What you will do
Write out every line of the records below word for word, leaving out the pictures.

Stored rows
○ ○ ○

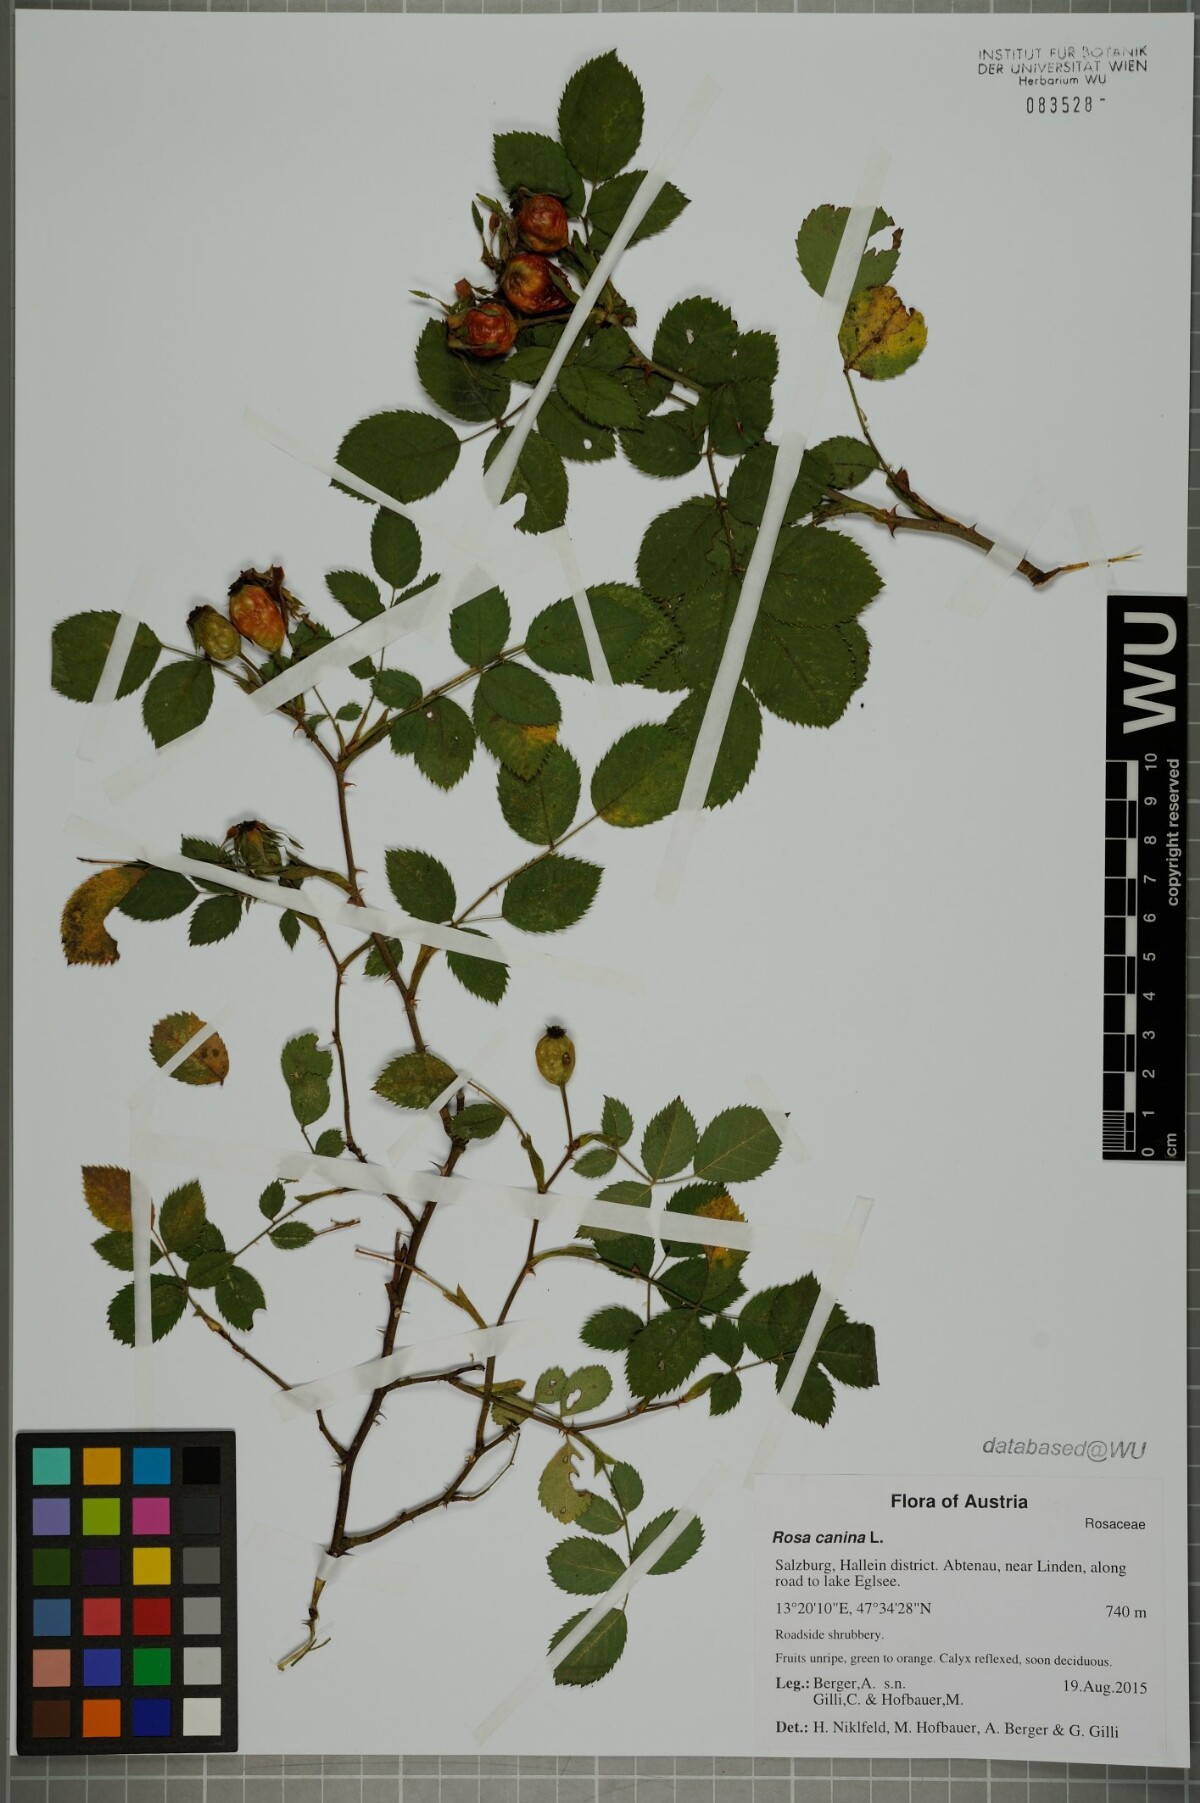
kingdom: Plantae
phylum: Tracheophyta
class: Magnoliopsida
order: Rosales
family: Rosaceae
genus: Rosa
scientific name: Rosa canina
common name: Dog rose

○ ○ ○

Result of the exercise
kingdom: Plantae
phylum: Tracheophyta
class: Magnoliopsida
order: Rosales
family: Rosaceae
genus: Rosa
scientific name: Rosa canina
common name: Dog rose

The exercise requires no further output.